What we have to offer?

StarWind and DataCore deliver a portfolio designed for both edge and core environments, offering high availability, flexibility, and simplified management.

StarWind HCI Appliance – A compact, hyperconverged platform combining compute, storage, and virtualization for remote offices, IoT sites, or branch locations.

StarWind Virtual SAN – A software-defined storage solution that enables the deployment of compact 2-node HCI clusters at the edge on any supported x86 hardware.

DataCore Swarm – Object storage that provides a secure and scalable archive for edge-generated data.

DataCore Pulse8 – Kubernetes-native high-availability storage for applications running at the edge or in hybrid environments.
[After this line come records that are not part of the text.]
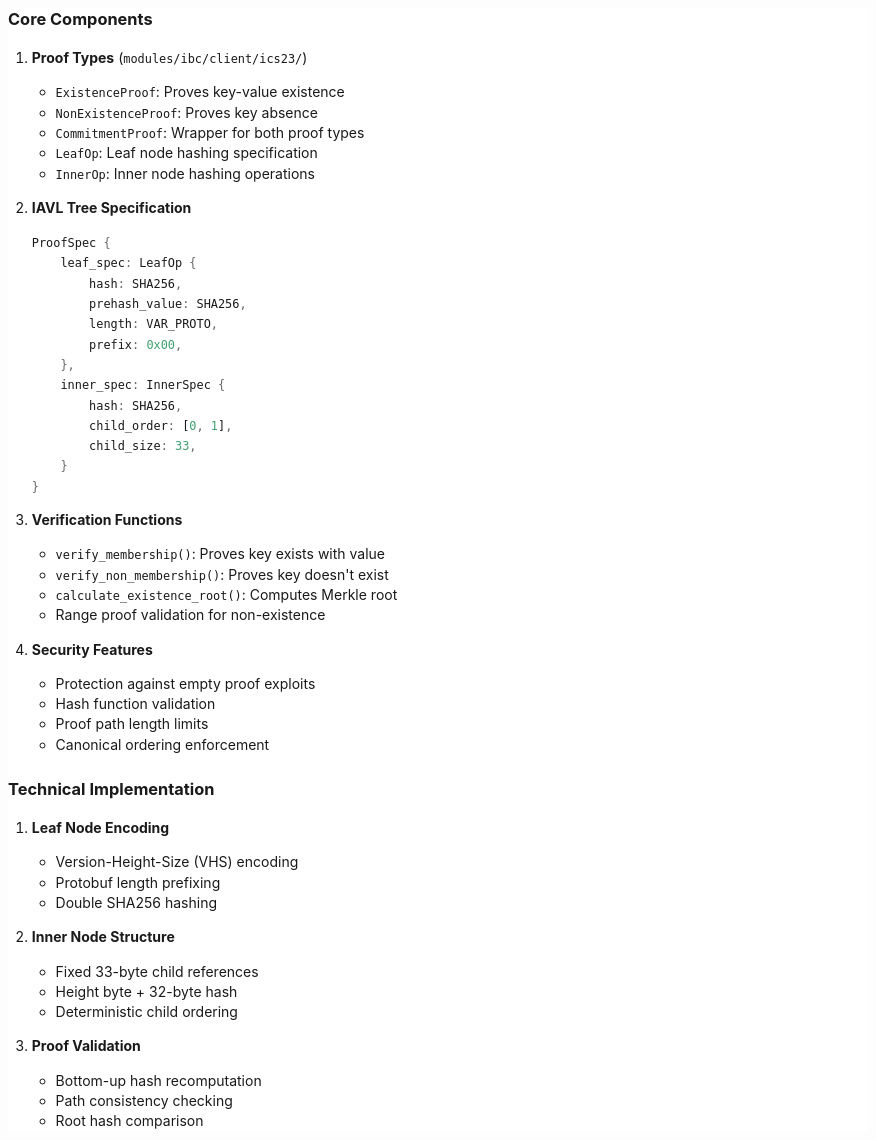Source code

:### Core Components

1. **Proof Types** (`modules/ibc/client/ics23/`)
   - `ExistenceProof`: Proves key-value existence
   - `NonExistenceProof`: Proves key absence  
   - `CommitmentProof`: Wrapper for both proof types
   - `LeafOp`: Leaf node hashing specification
   - `InnerOp`: Inner node hashing operations

2. **IAVL Tree Specification**
   ```rust
   ProofSpec {
       leaf_spec: LeafOp {
           hash: SHA256,
           prehash_value: SHA256,
           length: VAR_PROTO,
           prefix: 0x00,
       },
       inner_spec: InnerSpec {
           hash: SHA256,
           child_order: [0, 1],
           child_size: 33,
       }
   }
   ```

3. **Verification Functions**
   - `verify_membership()`: Proves key exists with value
   - `verify_non_membership()`: Proves key doesn't exist
   - `calculate_existence_root()`: Computes Merkle root
   - Range proof validation for non-existence

4. **Security Features**
   - Protection against empty proof exploits
   - Hash function validation
   - Proof path length limits
   - Canonical ordering enforcement

### Technical Implementation

1. **Leaf Node Encoding**
   - Version-Height-Size (VHS) encoding
   - Protobuf length prefixing
   - Double SHA256 hashing

2. **Inner Node Structure**
   - Fixed 33-byte child references
   - Height byte + 32-byte hash
   - Deterministic child ordering

3. **Proof Validation**
   - Bottom-up hash recomputation
   - Path consistency checking
   - Root hash comparison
Together, these solutions provide an edge-to-core architecture that ensures consistent performance, resilience, and control across distributed infrastructures.

Conclusion

As organizations generate more data outside traditional data centers, edge storage has become essential for handling it efficiently. Processing and storing data locally reduces latency, lowers bandwidth use, and keeps critical systems running even when connectivity to the core is lost.

Together, technologies like software-defined storage and hyperconverged infrastructure make it practical to deploy reliable, high-performance storage at remote or space-constrained locations. Whether used in manufacturing, healthcare, retail, or telecom environments, edge storage is now a key part of modern IT design, bridging the gap between local processing and centralized management.